• [Your task]: Across the records, find how many lines include the string "shoulder" and answer with only the figure.

(Human keypoint data)
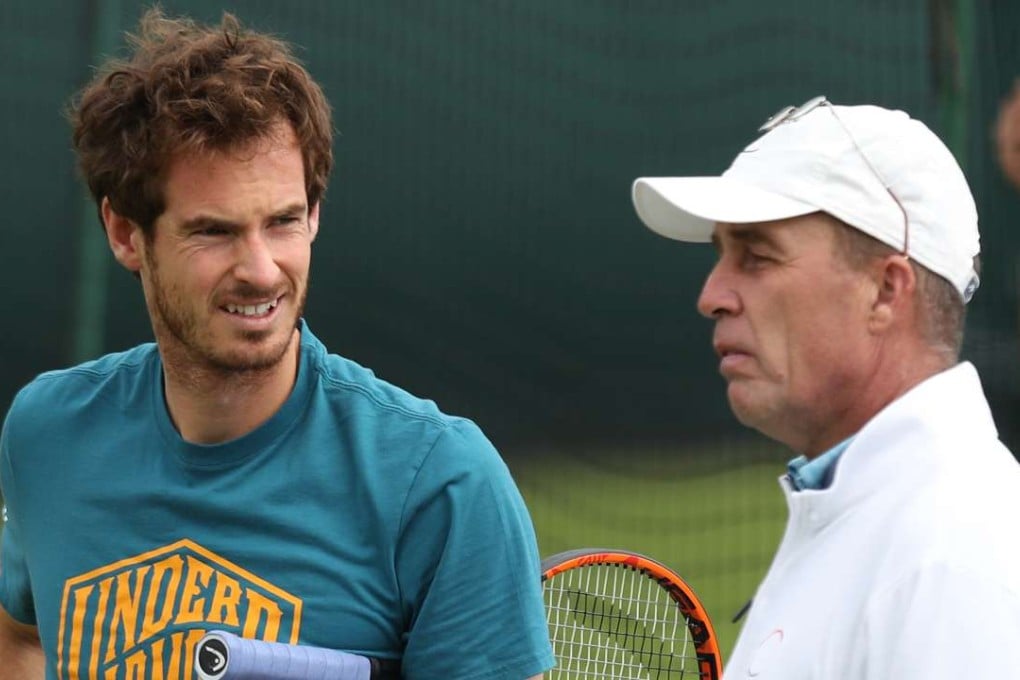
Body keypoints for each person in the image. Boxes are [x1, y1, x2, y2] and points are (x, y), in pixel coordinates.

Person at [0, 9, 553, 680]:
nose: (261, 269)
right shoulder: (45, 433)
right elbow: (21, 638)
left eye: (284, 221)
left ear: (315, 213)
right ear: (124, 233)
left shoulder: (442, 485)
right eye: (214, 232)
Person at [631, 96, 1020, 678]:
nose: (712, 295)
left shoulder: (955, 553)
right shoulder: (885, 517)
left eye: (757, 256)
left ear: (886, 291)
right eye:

• [Solution]: 4